> **PASSAGE**:

Example Scenario: A banana farmer in Jalgaon, Maharashtra insures for heavy spells during July–September. If 3 or more days in a row each exceed 70 mm rainfall, the index triggers a payout of up to ₹35,000.

11. Cumulative daily downward deviation of Minimum Temperature from fortnightly trigger

Description: Tracks cold stress relative to seasonal expectations, useful for temperature-sensitive development phases.

Example Scenario: A grape grower in Nashik covers Nov–Jan berry formation phase. If minimum temperatures fall below the 15°C trigger across multiple nights, a payout protects against cold stress and delayed ripening.

12. Count of days having daily Minimum temperature greater than 21°C

Description: Monitors high nighttime temperatures that can increase respiration and reduce yield or quality in certain crops.

Example Scenario: A tea grower in the Nilgiris monitors Feb–April first flush. If minimum temperatures exceed 21°C on more than 7 days, affecting leaf quality and fungal risk, a ₹40,000 payout is issued.

13. Cumulative daily upward deviation of T Max from threshold

Description: Measures accumulated heat stress that can affect pollination, fruit development, or increase water requirements.

Example Scenario: A coffee farmer in Periyakulam monitors Aug–Sep period. If Tmax consistently exceeds 36°C and the cumulative upward deviation grows beyond the 10-day exit threshold, the ₹10,000 payout applies.

> **PROBLEM A**:
Answer these from the insurance-index passage:
(i) How large a payout goes to the tea grower in the Nilgiris?
(ii) What minimum-temperature trigger applies in the Nashik grape example?
(iii) How many consecutive days above 70 mm of rainfall trigger the banana farmer's payout?

> **TASK DATA**:

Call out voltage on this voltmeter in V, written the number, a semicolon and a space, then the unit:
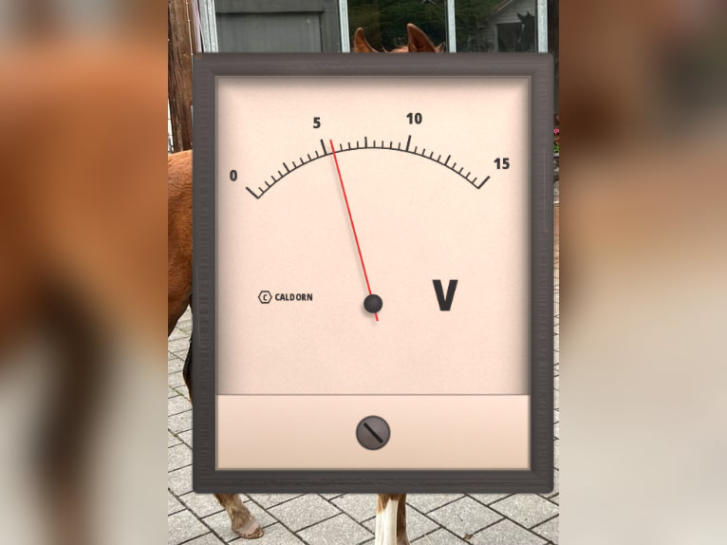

...

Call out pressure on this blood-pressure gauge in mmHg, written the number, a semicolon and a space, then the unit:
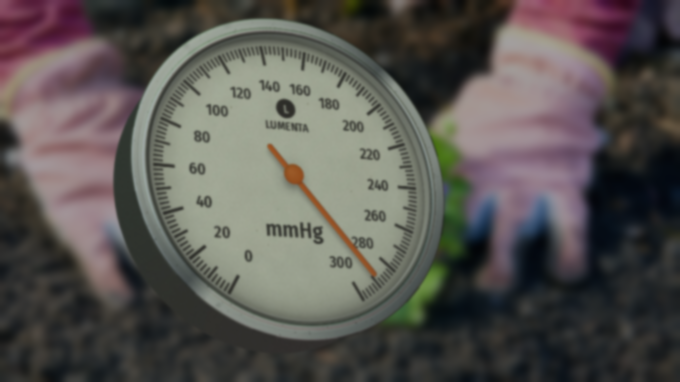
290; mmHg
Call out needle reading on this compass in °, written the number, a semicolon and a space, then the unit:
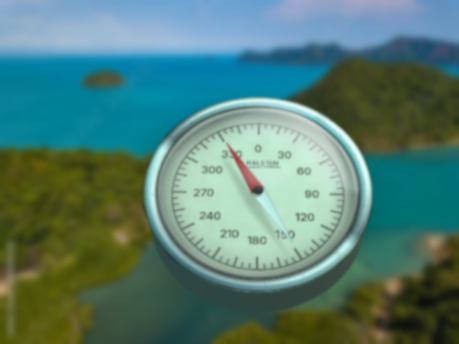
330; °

> **PROBLEM B**: Count the lines of the rows that contain the word "Call". Reply with the number only.

> **RESULT A**:
(i) ₹40,000
(ii) 15°C
(iii) 3 or more

> **RESULT B**: 3